> **Your instructions**
As the answer, give every line of the records that includes the word "root".

--------------------

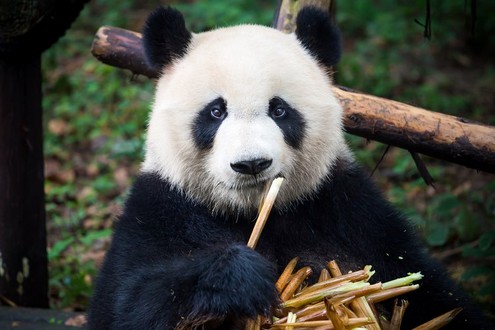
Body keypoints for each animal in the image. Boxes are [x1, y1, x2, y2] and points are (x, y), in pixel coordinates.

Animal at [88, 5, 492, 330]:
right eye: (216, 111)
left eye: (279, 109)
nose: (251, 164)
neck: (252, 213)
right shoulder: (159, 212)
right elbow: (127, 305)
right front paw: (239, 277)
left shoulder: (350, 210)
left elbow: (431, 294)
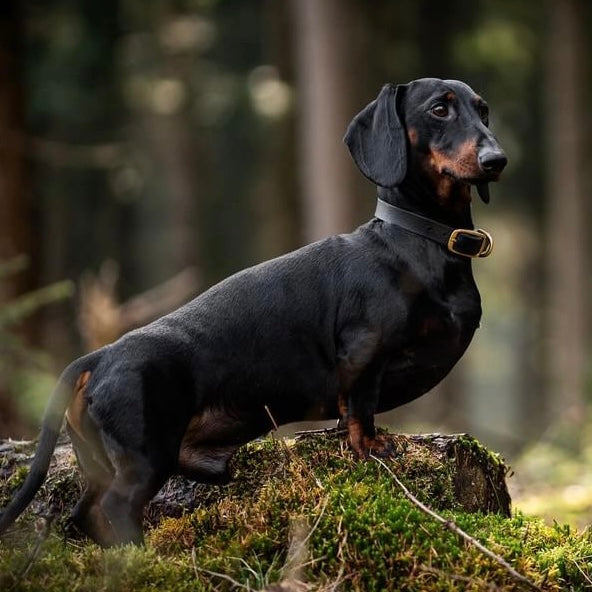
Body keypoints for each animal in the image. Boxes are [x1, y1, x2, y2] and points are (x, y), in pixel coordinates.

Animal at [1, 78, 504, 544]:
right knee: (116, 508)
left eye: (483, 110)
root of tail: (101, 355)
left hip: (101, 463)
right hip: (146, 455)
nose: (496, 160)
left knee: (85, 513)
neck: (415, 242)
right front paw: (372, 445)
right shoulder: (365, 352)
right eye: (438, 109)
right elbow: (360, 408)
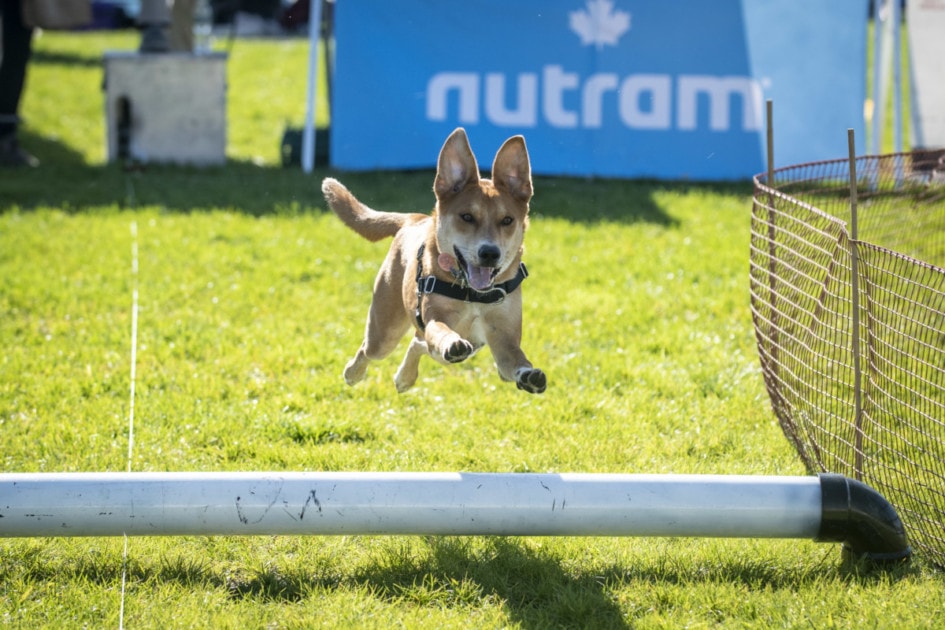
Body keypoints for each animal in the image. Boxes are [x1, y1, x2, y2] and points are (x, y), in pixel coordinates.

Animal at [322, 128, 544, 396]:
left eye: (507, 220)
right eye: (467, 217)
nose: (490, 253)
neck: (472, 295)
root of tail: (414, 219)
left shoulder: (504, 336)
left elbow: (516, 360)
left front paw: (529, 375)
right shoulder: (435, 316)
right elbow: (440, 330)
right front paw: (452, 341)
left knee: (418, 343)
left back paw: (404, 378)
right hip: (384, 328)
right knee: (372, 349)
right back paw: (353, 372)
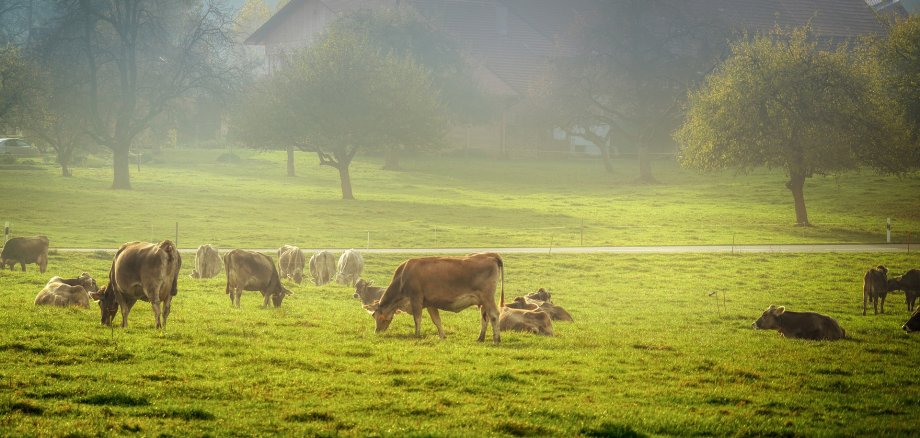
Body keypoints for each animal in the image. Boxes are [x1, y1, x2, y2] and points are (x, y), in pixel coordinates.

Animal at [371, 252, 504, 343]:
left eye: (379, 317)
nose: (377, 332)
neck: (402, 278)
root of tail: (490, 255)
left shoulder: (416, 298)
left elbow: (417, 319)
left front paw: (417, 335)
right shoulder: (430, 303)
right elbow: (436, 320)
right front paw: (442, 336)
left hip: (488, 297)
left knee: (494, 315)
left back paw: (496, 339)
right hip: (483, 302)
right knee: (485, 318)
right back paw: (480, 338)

--------------------

> **Task solution**
root of tail: (101, 355)
root of tail: (414, 219)
root of tail: (490, 255)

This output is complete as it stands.